State Street rolled out two new ETFs on Thursday, launching products offering exposure to emerging markets equities and fixed income securities. The SPDR Barclays Capital Emerging Markets Local Bond ETF (EBND) will seek to replicate a benchmark consisting of fixed-rate local currency sovereign debt of emerging market countries, while the SPDR S&P Emerging Markets Dividend ETF (EDIV) is linked to a benchmark made up of dividend-paying emerging markets stocks. “Against a backdrop of historically low Treasury yields, demand for precise exposure to innovative debt and dividend instruments is climbing,” said James Ross, senior managing director and global head of SPDR Exchange Traded Funds at State Street Global Advisors. “The launch of the SPDR S&P Emerging Markets Dividend ETF and SPDR Barclays Capital Emerging Markets Local Bond ETF helps to underscore the evolution of views on diversification – investors no longer see emerging markets as a single, uniform asset class.”

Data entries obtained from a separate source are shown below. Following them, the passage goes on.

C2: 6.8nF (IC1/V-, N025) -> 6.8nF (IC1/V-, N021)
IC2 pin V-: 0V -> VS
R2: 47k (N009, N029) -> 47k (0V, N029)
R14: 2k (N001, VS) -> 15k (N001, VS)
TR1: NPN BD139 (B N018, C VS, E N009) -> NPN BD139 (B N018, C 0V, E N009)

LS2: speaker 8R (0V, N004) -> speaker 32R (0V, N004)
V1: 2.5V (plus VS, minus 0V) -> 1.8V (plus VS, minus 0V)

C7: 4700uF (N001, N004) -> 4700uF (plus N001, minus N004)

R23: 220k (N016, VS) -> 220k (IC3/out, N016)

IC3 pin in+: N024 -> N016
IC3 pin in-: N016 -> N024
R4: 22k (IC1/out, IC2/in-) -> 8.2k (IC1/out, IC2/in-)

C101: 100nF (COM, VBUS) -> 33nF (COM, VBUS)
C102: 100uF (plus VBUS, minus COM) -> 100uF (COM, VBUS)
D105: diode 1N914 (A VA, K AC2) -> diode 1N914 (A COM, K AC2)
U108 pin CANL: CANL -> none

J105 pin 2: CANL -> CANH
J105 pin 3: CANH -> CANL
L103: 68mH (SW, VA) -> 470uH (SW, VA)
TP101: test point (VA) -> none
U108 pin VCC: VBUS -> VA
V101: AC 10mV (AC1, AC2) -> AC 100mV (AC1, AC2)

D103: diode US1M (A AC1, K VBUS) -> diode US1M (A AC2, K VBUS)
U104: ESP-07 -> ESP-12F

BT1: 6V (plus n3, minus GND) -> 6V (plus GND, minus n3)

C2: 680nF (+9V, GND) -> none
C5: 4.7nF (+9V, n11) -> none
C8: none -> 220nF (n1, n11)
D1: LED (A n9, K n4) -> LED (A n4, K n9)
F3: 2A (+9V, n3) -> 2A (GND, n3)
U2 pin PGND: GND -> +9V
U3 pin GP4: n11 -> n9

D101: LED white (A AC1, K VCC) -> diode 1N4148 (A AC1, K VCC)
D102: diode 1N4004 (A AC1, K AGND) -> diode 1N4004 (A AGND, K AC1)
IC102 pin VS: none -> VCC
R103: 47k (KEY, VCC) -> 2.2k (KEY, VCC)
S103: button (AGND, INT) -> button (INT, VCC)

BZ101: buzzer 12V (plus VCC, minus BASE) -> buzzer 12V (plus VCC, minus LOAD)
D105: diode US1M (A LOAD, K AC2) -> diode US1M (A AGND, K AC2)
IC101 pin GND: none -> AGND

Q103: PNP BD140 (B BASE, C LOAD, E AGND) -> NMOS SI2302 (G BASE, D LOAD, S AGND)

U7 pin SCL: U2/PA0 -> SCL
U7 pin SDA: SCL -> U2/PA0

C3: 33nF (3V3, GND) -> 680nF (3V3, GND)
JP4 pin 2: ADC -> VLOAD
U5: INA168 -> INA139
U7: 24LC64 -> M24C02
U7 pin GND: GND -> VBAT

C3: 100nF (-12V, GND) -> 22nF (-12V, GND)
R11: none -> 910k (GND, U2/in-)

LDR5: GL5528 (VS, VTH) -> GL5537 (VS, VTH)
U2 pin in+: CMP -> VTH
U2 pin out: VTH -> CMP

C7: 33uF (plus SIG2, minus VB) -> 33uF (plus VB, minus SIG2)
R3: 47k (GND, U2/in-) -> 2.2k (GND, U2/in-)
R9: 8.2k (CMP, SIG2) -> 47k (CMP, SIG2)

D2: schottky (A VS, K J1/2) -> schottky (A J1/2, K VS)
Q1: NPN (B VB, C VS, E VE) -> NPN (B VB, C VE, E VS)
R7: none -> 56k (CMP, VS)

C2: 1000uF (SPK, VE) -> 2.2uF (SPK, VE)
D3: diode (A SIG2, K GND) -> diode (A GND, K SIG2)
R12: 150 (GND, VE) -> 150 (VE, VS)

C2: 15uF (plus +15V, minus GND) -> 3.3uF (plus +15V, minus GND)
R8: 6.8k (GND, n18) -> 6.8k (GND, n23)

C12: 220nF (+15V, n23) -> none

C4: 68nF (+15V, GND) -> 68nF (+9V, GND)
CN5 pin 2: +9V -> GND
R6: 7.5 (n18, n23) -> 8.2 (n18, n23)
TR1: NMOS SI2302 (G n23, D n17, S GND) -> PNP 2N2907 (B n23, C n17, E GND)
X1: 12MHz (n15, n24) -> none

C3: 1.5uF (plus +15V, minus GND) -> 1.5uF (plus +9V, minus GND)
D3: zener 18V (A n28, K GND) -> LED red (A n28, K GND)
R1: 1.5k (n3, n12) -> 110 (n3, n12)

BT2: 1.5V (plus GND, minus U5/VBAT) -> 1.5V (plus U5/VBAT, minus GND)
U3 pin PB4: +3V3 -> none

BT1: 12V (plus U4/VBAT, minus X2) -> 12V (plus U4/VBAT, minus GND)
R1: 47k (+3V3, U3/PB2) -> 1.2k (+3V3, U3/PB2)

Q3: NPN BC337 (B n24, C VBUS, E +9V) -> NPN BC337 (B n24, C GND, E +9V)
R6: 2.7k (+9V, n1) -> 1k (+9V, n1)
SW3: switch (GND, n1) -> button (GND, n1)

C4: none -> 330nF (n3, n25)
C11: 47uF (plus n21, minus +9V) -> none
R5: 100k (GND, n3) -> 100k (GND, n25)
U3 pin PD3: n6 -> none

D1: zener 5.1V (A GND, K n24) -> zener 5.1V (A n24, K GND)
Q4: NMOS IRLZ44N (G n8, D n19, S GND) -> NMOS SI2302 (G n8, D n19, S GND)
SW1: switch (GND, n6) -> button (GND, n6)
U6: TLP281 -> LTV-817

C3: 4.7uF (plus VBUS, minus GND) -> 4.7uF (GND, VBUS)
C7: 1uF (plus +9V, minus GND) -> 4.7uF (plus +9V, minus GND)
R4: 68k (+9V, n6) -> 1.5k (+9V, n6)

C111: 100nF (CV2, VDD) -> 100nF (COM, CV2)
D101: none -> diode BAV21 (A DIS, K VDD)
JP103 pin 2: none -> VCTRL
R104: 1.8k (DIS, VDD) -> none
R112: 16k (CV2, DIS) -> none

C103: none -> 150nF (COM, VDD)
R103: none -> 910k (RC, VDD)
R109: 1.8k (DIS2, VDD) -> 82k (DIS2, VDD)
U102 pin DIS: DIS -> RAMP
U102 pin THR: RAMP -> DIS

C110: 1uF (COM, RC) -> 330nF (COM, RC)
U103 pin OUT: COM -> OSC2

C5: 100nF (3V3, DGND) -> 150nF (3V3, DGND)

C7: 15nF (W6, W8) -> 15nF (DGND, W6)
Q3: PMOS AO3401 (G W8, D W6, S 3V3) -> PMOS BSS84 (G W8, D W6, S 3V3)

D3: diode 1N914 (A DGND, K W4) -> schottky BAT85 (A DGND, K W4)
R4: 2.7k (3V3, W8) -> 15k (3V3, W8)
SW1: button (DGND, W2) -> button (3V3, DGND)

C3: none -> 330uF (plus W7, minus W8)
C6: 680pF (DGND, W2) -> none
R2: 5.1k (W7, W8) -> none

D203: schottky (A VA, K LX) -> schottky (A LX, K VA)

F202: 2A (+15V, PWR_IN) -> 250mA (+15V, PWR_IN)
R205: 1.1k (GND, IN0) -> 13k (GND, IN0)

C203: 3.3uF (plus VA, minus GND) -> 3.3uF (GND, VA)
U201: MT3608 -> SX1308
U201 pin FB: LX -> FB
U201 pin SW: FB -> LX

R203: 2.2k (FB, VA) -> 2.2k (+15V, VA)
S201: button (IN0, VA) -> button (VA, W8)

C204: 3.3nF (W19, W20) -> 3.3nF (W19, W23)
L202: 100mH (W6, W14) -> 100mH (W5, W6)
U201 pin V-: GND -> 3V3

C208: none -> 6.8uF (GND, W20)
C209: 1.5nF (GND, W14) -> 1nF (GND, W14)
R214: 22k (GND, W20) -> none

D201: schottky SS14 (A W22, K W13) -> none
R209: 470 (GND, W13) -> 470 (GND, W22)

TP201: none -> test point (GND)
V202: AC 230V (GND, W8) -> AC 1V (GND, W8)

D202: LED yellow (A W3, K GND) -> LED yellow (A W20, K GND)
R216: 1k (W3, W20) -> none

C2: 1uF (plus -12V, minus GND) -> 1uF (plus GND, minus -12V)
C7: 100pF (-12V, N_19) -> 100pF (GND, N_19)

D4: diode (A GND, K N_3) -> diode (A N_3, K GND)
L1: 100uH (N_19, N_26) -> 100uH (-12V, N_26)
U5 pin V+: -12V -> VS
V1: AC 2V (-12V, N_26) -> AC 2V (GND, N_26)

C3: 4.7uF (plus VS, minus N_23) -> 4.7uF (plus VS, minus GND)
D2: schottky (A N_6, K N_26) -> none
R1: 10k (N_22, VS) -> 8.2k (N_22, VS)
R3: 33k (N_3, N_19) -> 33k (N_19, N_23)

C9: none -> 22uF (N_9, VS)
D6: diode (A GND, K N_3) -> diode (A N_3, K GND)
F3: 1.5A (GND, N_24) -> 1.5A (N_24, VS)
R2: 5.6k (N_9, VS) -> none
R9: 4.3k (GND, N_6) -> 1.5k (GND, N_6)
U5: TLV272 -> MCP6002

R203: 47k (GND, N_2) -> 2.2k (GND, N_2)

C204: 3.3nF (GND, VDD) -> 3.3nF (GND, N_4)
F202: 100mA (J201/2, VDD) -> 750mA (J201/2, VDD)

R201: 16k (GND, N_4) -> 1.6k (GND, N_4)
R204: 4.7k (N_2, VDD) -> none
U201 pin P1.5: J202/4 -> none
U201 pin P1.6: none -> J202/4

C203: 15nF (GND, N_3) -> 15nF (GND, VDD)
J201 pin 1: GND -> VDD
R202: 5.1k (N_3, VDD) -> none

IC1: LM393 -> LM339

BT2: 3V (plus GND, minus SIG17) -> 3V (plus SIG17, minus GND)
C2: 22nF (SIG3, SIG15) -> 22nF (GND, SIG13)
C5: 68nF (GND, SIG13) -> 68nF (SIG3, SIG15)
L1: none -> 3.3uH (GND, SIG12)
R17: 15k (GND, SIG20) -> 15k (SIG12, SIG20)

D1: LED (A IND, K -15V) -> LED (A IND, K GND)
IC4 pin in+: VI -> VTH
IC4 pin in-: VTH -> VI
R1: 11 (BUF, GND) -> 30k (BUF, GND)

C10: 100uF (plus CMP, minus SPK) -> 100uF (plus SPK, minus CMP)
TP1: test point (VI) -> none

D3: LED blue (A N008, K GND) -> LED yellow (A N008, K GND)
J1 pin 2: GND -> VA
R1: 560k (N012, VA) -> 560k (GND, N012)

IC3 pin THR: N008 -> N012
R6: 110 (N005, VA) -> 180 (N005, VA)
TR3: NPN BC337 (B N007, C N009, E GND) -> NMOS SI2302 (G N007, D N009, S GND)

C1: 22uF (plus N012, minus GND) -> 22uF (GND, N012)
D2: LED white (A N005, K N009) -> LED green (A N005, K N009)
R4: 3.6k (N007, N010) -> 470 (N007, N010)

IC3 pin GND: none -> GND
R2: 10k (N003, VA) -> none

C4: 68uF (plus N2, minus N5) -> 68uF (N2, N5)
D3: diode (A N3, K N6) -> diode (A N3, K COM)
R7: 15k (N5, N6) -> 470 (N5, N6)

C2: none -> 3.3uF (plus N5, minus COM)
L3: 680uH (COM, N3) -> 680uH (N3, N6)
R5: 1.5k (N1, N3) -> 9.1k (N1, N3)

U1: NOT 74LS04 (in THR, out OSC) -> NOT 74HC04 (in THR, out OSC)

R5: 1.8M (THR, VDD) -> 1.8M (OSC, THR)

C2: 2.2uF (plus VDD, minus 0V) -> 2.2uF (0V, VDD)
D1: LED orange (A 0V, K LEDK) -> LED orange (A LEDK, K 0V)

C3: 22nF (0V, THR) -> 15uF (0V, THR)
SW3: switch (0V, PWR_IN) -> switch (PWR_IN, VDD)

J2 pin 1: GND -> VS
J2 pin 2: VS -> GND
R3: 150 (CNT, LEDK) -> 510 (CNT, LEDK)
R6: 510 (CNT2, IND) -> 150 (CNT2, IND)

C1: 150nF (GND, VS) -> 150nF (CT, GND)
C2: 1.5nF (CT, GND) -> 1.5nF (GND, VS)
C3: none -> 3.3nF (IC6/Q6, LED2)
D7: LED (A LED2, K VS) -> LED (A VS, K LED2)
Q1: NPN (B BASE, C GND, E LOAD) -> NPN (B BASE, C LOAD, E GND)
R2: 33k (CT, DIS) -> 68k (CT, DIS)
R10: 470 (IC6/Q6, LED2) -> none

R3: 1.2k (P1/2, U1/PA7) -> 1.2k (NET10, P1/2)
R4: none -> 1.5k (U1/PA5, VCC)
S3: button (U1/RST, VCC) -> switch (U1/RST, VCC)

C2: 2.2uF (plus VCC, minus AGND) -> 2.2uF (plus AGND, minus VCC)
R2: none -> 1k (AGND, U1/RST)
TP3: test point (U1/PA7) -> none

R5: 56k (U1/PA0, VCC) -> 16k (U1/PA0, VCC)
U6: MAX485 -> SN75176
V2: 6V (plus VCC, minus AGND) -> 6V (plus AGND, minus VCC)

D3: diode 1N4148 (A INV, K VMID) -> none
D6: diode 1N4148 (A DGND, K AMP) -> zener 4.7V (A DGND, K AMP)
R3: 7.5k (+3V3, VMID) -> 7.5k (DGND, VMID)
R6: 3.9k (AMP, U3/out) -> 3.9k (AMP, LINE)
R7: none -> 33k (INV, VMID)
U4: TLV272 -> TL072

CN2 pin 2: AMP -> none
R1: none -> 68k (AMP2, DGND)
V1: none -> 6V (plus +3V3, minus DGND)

EBND becomes the fifth ETF in the Emerging Markets Bonds ETFdb Category, and the third to offer exposure to debt denominated in local currencies. By investing in local currency debt, EBND will offer exposure both to sovereign debt of emerging markets while also delivering a hedge against the U.S. dollar. iShares (EMB) and PowerShares (PCY) both offer emerging markets bond funds that invest in dollar-denominated debt, while WisdomTree (ELD) and Van Eck (EMLC) rolled out local currency bond funds last year [Heed Bill Gross' Warning With These Emerging market Bond ETFs].
With interest rates in the U.S. and many other developed countries near record lows amid lingering weakness in underlying economic fundamentals, many investors have turned to other options for supplying current yield to their portfolios. At the end of January, the index underlying EBND had a yield-to-worst of 6.74%. The fund invests in sovereign debt of about 18 different countries, giving the largest allocations to South Korea (12%) and Brazil (12%).
EDIV seeks to replicate the S&P Emerging Markets Dividend Opportunities Index, a dividend-weighted benchmark that includes approximately 100 emerging market stocks paying the highest dividend yields. The largest individual holdings is Brazilian credit card processor Redecard SA (3.5%), followed by Telefonica O2 Czech Republic (3.3%) and Czech utility giant Cez (3.2%).
Not surprisingly, EDIV’s largest sector allocations go to utilities (18%), telecom (16%), and financials (16%), three corners of the market that tend to offer the highest payouts. Industrials (5%) and health care (1%) receive the smallest weightings in the fund [see Three Global Dividend ETF Options].
EDIV will face some stiff competition in the emerging markets dividend space, as the new fund is similar to several existing ETFs. WisdomTree’s Emerging Markets Equity Income Fund (DEM) and Emerging Markets SmallCap Dividend Fund (DGS) have assets of approximately $1.2 billion and $900 million, respectively. State Street is the second largest U.S. ETF issuer by total assets, but maintains a relatively small presence in the emerging markets space. Its Emerging Markets Small Cap ETF (EWX) has about $650 million in assets, making it the 11th largest by AUM in the Emerging Markets ETFdb Category. The SPDR S&P Emerging Markets ETF (GMM) has just $233 million in assets [also read Examining International Dividend ETFs].
Disclosure: No positions at time of writing.